What you have to do
Please reproduce the line containing "M 1447,320 L 1476,320 L 1474,369 L 1446,368 Z" and every line after it in the records below, exactly and with nothing else.

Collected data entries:
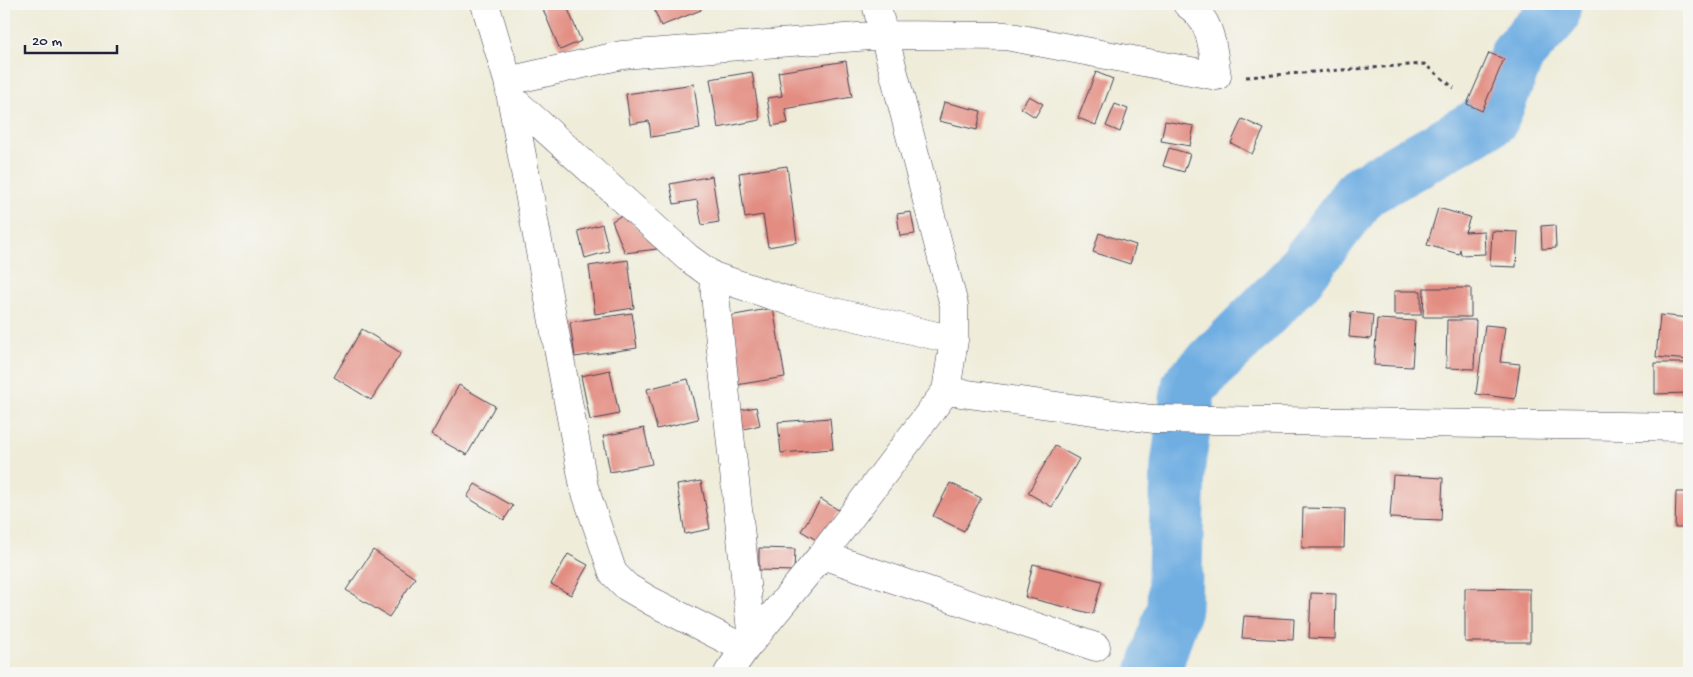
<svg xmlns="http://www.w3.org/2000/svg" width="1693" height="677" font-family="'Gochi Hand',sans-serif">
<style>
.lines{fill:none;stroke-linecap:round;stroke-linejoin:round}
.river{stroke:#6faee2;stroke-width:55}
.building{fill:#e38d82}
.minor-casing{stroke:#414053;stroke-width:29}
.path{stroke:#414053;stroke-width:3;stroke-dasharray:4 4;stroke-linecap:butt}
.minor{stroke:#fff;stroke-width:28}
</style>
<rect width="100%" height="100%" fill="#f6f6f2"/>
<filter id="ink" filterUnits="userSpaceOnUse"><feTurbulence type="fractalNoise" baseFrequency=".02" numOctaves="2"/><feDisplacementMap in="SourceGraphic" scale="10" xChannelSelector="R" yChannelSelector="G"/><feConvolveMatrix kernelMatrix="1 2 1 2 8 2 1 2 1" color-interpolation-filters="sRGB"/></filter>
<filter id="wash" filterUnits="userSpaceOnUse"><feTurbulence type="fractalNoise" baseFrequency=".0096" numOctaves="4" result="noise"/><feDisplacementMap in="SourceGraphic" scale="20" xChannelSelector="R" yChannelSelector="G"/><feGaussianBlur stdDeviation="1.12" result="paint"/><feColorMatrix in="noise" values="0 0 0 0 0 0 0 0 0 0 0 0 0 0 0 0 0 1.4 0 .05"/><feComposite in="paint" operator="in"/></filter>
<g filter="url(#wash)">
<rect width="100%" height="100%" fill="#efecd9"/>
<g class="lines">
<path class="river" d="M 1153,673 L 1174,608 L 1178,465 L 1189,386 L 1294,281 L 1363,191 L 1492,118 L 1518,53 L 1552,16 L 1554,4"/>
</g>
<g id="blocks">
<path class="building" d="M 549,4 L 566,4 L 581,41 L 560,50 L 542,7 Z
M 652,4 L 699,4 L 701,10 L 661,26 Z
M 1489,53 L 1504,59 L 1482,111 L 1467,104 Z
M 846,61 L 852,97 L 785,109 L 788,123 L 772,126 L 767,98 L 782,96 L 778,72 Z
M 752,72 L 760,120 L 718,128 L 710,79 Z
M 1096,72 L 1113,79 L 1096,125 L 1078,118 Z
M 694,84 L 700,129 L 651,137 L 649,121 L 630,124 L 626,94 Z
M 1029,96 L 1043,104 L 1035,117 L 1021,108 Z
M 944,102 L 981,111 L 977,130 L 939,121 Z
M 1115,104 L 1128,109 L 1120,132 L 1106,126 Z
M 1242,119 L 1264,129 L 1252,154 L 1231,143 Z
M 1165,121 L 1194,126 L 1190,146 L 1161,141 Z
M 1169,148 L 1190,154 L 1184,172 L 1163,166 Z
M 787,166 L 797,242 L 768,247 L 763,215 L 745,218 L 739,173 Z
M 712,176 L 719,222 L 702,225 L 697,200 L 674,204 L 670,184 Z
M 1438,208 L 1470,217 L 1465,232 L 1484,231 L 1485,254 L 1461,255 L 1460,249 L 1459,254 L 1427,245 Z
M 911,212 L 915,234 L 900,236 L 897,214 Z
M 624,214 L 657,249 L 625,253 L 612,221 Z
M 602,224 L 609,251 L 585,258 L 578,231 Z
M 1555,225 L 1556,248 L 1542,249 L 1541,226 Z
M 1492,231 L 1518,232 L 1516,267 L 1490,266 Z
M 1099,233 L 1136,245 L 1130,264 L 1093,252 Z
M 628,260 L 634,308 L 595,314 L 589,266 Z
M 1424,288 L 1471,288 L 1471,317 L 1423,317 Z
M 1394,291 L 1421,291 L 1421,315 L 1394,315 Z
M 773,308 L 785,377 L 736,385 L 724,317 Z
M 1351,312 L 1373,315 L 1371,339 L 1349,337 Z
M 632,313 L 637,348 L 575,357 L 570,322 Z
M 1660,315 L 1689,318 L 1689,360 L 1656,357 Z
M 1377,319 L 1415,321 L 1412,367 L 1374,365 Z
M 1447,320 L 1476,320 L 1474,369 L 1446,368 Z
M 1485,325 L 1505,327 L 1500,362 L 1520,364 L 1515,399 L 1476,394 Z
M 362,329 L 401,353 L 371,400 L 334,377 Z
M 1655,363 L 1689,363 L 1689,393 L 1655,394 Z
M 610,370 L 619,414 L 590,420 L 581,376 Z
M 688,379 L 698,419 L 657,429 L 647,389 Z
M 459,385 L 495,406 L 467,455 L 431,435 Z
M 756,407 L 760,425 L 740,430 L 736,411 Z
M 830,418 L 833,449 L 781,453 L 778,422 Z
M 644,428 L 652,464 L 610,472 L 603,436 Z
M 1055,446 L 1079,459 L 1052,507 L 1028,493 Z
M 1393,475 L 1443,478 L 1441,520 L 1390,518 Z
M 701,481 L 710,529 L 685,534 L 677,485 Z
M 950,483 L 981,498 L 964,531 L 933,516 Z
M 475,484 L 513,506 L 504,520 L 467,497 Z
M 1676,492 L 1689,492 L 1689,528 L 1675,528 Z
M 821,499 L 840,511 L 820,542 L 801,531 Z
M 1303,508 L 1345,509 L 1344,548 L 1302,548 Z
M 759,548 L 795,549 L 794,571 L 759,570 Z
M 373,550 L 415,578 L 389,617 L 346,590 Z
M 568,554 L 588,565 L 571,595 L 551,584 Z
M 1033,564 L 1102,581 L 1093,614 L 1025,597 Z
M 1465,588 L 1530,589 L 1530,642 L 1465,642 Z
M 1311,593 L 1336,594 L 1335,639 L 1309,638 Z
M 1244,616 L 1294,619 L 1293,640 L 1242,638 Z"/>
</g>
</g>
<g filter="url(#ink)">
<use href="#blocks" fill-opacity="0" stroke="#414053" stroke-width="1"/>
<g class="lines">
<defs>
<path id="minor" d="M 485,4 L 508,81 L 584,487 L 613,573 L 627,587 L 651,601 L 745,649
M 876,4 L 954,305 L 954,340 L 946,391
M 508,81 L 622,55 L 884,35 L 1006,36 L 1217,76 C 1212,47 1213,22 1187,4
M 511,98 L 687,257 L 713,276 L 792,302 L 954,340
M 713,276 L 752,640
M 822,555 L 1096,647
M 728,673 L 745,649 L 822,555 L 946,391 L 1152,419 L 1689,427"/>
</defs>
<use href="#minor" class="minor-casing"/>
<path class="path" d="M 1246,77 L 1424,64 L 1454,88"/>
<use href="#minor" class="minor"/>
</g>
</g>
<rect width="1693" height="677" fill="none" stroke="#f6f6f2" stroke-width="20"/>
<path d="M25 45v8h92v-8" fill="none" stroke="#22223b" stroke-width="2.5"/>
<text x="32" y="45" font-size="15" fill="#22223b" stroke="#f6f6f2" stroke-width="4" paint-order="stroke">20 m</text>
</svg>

Solution to the problem
M 1447,320 L 1476,320 L 1474,369 L 1446,368 Z
M 1485,325 L 1505,327 L 1500,362 L 1520,364 L 1515,399 L 1476,394 Z
M 362,329 L 401,353 L 371,400 L 334,377 Z
M 1655,363 L 1689,363 L 1689,393 L 1655,394 Z
M 610,370 L 619,414 L 590,420 L 581,376 Z
M 688,379 L 698,419 L 657,429 L 647,389 Z
M 459,385 L 495,406 L 467,455 L 431,435 Z
M 756,407 L 760,425 L 740,430 L 736,411 Z
M 830,418 L 833,449 L 781,453 L 778,422 Z
M 644,428 L 652,464 L 610,472 L 603,436 Z
M 1055,446 L 1079,459 L 1052,507 L 1028,493 Z
M 1393,475 L 1443,478 L 1441,520 L 1390,518 Z
M 701,481 L 710,529 L 685,534 L 677,485 Z
M 950,483 L 981,498 L 964,531 L 933,516 Z
M 475,484 L 513,506 L 504,520 L 467,497 Z
M 1676,492 L 1689,492 L 1689,528 L 1675,528 Z
M 821,499 L 840,511 L 820,542 L 801,531 Z
M 1303,508 L 1345,509 L 1344,548 L 1302,548 Z
M 759,548 L 795,549 L 794,571 L 759,570 Z
M 373,550 L 415,578 L 389,617 L 346,590 Z
M 568,554 L 588,565 L 571,595 L 551,584 Z
M 1033,564 L 1102,581 L 1093,614 L 1025,597 Z
M 1465,588 L 1530,589 L 1530,642 L 1465,642 Z
M 1311,593 L 1336,594 L 1335,639 L 1309,638 Z
M 1244,616 L 1294,619 L 1293,640 L 1242,638 Z"/>
</g>
</g>
<g filter="url(#ink)">
<use href="#blocks" fill-opacity="0" stroke="#414053" stroke-width="1"/>
<g class="lines">
<defs>
<path id="minor" d="M 485,4 L 508,81 L 584,487 L 613,573 L 627,587 L 651,601 L 745,649
M 876,4 L 954,305 L 954,340 L 946,391
M 508,81 L 622,55 L 884,35 L 1006,36 L 1217,76 C 1212,47 1213,22 1187,4
M 511,98 L 687,257 L 713,276 L 792,302 L 954,340
M 713,276 L 752,640
M 822,555 L 1096,647
M 728,673 L 745,649 L 822,555 L 946,391 L 1152,419 L 1689,427"/>
</defs>
<use href="#minor" class="minor-casing"/>
<path class="path" d="M 1246,77 L 1424,64 L 1454,88"/>
<use href="#minor" class="minor"/>
</g>
</g>
<rect width="1693" height="677" fill="none" stroke="#f6f6f2" stroke-width="20"/>
<path d="M25 45v8h92v-8" fill="none" stroke="#22223b" stroke-width="2.5"/>
<text x="32" y="45" font-size="15" fill="#22223b" stroke="#f6f6f2" stroke-width="4" paint-order="stroke">20 m</text>
</svg>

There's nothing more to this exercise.